Task goal: From the material below, pick out every line that contains the string "chord". Only case-sensitive matches count.

Exercise materials:

####

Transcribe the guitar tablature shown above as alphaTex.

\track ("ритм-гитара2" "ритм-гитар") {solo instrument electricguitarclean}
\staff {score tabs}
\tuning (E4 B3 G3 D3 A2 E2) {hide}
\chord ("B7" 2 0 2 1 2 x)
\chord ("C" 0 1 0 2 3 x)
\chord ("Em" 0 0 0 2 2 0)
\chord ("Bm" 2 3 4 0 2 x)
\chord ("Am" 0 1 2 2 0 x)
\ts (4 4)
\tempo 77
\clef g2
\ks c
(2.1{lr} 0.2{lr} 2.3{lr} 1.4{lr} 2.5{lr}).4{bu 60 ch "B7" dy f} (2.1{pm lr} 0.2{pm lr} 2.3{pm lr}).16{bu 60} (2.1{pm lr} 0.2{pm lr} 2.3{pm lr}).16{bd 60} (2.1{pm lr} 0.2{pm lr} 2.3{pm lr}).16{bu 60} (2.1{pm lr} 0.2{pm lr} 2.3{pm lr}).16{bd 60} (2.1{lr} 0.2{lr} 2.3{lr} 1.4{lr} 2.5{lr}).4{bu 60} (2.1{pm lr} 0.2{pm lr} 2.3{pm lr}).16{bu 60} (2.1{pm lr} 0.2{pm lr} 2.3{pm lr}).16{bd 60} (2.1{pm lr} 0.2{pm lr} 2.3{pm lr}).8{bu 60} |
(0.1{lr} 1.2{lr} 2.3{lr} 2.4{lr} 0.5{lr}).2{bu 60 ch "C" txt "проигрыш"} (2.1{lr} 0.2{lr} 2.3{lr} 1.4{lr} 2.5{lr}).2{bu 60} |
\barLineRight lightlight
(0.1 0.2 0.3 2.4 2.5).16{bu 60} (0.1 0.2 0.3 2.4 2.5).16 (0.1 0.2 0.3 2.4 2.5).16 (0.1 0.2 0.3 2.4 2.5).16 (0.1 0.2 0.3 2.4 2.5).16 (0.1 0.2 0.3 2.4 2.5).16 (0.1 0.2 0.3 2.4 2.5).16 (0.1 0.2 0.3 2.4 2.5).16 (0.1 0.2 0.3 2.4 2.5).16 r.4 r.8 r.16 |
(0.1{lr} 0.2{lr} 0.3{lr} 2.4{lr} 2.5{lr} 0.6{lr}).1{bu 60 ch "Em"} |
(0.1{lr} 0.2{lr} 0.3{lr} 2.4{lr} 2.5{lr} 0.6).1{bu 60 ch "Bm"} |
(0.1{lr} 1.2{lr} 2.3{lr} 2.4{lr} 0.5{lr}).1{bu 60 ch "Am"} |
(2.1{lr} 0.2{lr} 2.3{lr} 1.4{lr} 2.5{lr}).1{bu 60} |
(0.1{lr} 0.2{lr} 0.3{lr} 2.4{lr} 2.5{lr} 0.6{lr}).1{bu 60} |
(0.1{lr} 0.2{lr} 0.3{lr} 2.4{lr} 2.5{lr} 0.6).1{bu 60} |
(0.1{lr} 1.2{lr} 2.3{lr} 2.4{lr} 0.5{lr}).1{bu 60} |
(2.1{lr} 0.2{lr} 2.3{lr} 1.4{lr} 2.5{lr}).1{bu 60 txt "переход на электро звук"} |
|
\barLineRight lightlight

####

Written response:
\chord ("B7" 2 0 2 1 2 x)
\chord ("C" 0 1 0 2 3 x)
\chord ("Em" 0 0 0 2 2 0)
\chord ("Bm" 2 3 4 0 2 x)
\chord ("Am" 0 1 2 2 0 x)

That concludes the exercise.